厚さは、約1~2mmと、生理用ナプキンと比べるとだいぶ薄く小さいので、下着につけてもほとんど違和感を感じません。しかし、長時間のあてっぱなしは、かゆみの原因になることもあるため、こまめに交換し、清潔に保つことが大切です。

おりものにおい対策

ほとんど気にならない程度ですがおりものに、においを感じる方もいるかもしれません。また、おりものにはタンパク質が含まれているため、ずっと放置していると腐敗臭がすることもあります。

もしも、においが気になるようであれば、お湯で洗ったり、下着をこまめに取り換えたりするのがいいでしょう。デオドランドタイプのパンティーライナーを使うのも効果的です。
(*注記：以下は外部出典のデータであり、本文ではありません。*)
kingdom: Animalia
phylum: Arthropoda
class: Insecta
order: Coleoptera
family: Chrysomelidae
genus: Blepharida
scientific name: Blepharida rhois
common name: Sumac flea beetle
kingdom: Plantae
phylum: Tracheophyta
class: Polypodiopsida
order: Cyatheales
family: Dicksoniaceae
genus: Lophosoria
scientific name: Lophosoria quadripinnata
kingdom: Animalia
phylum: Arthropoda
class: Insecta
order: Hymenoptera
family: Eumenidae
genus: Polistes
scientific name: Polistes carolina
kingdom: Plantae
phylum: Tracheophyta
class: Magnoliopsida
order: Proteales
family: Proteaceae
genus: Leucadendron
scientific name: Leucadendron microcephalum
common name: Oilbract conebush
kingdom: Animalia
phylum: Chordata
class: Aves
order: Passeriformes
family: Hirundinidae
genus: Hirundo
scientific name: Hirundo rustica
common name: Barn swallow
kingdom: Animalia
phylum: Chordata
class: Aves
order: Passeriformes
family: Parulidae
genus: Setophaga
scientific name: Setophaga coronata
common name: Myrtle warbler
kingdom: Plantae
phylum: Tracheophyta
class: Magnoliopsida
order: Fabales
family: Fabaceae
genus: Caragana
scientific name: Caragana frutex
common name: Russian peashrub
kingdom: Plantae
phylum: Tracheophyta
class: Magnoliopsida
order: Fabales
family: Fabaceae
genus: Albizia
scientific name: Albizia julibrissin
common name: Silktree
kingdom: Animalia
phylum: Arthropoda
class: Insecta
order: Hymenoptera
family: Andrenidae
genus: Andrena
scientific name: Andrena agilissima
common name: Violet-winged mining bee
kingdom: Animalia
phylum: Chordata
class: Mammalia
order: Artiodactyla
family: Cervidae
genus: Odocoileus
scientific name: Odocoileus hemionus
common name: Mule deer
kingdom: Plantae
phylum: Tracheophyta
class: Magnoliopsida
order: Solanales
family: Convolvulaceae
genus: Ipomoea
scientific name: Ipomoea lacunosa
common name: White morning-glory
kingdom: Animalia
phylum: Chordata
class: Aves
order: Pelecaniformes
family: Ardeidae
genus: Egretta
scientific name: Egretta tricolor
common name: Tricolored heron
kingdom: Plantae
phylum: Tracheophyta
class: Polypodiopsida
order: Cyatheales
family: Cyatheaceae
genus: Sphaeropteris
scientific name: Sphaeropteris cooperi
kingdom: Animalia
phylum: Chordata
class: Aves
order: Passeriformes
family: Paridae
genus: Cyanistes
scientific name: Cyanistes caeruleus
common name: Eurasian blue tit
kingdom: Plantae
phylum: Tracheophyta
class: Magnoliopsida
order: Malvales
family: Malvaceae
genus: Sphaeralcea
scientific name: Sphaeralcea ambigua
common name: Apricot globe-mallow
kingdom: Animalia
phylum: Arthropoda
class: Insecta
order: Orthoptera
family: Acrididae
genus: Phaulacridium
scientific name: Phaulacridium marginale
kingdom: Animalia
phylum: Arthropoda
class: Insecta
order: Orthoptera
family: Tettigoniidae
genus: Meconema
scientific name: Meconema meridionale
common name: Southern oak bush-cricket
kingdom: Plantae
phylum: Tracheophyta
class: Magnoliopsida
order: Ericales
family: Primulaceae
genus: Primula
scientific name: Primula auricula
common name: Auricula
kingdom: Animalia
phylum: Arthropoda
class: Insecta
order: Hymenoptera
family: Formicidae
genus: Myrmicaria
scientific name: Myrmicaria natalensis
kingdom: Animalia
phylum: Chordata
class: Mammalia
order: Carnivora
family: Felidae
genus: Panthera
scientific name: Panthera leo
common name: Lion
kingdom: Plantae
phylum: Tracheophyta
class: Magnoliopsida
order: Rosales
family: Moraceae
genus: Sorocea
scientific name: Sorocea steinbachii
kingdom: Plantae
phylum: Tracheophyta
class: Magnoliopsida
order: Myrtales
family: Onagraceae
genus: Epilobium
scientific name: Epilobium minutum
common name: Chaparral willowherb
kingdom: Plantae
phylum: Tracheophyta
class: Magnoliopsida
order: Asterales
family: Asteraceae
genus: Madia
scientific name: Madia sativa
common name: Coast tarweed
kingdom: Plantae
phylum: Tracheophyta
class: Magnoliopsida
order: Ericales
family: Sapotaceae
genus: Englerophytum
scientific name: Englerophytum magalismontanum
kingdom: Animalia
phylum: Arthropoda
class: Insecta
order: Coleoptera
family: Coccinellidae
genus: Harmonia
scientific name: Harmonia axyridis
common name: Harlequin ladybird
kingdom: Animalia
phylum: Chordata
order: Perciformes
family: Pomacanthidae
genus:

ただし、いつもと明らかに違う異常なにおいを感じたら、すぐに婦人科に相談しましょう。

その他の対策法

おりものの量やにおいが気になるからといって、デリケートゾーンを洗いすぎるのは逆効果です。石鹸でかぶれてしまったり、乾燥によってかゆみが起きることがあります。

おりものは、膣やデリケートゾーンのうるおいを守るためにある程度は必要なものです。洗うときはお湯で優しく洗うか、気になるようであればデリケートゾーン用の石鹸をよく泡立てて使用しましょう。

[6]おりものの変化を日頃からチェックすることが大切

女性にとって厄介な存在であり謎が多き存在であるであろう、おりもの。今までは深く知る機会がほとんどなかった存在でもあるはず。大切な自分の健康のために、これからは、正しい知識を持ってしっかりと理解したうえで、自分の身体と向き合っていきたいですね。